> _Exercise requirements_
Count the lines below that contain the string "username", and give only that number.

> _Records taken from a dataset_

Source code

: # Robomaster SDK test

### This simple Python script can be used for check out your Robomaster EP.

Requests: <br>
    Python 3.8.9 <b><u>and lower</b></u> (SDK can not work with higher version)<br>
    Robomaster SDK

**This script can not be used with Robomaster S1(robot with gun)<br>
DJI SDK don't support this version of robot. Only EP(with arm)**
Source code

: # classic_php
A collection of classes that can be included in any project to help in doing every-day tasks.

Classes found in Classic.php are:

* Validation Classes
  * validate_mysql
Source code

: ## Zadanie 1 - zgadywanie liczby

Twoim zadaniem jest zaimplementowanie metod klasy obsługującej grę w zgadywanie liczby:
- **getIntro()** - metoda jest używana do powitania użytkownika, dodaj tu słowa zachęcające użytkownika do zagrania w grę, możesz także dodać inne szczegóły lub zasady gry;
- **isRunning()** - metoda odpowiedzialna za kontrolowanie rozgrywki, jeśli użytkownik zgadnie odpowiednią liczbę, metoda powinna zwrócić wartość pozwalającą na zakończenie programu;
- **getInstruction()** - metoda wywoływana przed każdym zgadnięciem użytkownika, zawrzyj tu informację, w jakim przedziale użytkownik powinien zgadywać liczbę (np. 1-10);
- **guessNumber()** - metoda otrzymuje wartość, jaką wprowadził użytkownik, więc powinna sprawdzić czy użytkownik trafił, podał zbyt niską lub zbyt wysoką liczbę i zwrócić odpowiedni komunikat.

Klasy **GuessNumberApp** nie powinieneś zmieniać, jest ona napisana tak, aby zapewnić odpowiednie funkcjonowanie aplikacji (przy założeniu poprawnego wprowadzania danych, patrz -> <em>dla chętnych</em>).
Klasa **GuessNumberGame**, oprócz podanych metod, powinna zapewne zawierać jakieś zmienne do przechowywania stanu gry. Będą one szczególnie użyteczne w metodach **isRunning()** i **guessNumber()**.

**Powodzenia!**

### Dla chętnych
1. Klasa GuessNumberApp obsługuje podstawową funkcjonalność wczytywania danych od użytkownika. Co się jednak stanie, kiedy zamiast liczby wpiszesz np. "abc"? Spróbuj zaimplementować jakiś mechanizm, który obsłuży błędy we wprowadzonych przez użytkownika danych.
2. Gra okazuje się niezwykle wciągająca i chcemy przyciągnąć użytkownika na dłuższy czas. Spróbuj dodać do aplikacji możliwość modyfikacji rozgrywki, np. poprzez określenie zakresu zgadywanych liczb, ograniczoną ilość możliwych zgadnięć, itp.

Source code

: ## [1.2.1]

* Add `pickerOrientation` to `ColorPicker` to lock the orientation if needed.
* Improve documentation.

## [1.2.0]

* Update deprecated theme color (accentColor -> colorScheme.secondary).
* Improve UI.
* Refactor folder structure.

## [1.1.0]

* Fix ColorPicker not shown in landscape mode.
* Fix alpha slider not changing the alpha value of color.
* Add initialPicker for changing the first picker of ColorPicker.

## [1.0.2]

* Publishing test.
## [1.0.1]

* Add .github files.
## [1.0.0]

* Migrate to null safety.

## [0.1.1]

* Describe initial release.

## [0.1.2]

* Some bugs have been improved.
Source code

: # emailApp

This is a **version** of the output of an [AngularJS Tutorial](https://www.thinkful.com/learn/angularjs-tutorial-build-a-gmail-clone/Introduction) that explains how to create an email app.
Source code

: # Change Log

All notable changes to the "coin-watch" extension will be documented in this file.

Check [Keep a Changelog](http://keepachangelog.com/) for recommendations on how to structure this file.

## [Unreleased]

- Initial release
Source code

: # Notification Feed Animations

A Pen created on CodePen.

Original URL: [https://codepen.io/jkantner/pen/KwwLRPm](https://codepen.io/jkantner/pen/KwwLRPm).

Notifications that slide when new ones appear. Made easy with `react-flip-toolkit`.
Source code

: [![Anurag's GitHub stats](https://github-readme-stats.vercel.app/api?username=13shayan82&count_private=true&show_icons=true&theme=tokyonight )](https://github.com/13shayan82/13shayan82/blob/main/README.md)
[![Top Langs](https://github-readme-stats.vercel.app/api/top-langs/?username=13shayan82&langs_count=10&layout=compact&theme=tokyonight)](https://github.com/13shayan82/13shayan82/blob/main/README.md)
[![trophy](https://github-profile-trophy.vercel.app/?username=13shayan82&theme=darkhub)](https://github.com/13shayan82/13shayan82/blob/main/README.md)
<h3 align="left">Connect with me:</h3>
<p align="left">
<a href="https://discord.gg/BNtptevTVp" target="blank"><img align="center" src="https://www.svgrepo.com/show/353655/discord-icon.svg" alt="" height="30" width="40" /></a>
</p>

> _Task result_
3